| |
kordysz | 15.07.2016 10:58:22 |
Grupa: Użytkownik
Posty: 4 #2308304 Od: 2016-7-14
| Witam ponownie , na moj wczorajszy post odpowiedzialo kilka osob z czego jestem bardzo zadowolony ( http://kozolin2.iq24.pl/default.asp?grupa=216894&temat=441422 )

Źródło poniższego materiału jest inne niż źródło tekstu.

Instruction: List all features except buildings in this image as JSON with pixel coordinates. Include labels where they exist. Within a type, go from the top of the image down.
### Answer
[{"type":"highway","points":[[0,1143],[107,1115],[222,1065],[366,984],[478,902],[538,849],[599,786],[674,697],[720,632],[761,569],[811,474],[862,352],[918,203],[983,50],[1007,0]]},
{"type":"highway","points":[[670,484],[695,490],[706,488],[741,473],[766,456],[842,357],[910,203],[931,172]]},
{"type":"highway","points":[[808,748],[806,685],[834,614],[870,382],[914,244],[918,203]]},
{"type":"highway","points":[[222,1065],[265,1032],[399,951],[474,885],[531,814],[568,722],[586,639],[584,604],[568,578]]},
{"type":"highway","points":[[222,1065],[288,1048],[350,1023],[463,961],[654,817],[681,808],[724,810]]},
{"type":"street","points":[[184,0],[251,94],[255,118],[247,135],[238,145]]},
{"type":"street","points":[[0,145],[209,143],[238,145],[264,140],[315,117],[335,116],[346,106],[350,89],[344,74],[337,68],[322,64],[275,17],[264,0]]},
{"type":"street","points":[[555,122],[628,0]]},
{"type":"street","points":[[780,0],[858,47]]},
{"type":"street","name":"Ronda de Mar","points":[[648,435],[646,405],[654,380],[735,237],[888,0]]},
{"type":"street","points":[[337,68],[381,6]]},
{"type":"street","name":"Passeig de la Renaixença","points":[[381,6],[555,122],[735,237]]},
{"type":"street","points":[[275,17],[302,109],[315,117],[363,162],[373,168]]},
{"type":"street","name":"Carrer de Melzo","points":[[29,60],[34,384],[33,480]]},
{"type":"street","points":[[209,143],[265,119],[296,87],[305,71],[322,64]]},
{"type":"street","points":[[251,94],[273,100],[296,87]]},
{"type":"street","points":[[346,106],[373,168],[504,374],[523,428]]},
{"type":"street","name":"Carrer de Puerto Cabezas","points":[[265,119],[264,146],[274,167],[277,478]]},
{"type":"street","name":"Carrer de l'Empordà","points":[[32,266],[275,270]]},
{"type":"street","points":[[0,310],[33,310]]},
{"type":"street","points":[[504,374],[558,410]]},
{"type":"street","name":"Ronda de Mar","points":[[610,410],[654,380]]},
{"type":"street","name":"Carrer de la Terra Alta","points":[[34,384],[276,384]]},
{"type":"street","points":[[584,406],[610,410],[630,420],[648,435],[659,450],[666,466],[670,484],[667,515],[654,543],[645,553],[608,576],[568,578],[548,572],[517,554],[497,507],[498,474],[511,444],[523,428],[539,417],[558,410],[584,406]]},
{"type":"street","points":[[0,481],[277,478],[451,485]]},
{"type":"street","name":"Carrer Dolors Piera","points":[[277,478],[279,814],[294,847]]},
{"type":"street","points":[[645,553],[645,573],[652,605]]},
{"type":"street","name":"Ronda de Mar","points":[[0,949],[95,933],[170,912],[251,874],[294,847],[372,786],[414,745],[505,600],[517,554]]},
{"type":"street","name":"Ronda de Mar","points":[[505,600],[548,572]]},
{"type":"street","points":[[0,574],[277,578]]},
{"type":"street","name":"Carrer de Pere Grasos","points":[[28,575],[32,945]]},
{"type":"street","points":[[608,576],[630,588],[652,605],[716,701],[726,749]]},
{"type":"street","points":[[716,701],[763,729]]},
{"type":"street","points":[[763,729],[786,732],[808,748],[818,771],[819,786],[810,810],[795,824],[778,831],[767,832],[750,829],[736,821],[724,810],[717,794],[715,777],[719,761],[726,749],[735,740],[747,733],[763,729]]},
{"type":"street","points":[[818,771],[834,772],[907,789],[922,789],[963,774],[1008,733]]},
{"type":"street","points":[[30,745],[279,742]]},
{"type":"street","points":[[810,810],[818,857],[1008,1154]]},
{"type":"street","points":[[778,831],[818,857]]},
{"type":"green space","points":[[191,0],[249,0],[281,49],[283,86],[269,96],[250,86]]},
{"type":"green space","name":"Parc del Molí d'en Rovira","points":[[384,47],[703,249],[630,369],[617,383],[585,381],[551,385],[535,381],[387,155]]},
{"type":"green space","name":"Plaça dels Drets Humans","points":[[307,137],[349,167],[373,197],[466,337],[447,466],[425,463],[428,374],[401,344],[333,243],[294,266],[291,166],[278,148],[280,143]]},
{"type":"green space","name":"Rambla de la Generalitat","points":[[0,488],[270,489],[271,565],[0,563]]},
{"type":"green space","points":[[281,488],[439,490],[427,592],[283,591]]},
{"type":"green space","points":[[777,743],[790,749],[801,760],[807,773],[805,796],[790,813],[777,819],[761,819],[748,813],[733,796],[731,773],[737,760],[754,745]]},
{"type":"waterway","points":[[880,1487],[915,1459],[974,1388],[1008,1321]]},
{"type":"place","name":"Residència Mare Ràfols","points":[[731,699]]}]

Postanowilem ze bede hodowal 2 kozki Anglonubijskie poniewaz sa dosc odporne na choroby oraz podoba mi sie ich umaszczenie , ale przejde do sedna oto kilka kolejnych pytan dotyczacych koz.
1. Czy z 2 kozek AN bedzie 1-1,5 litra mleka dziennie? 2. Czy kozy daja mleko bez samca przez caly rok czy trzeba chociaz raz w roku je sparowac? 3. Jakie czynnosci pielegnacyjne nalezy wykonywac w stosunku do koz oraz czy sa to drogie sprawy 4. Jak czesto nalezy jezdzic z koza do weterynarza? 5. Czy stajenka zbudowana z desek a w srodku ocieplona steropianem wystarczy aby kozka nie bylo zimno w zimie (10-15 stopni na minusie)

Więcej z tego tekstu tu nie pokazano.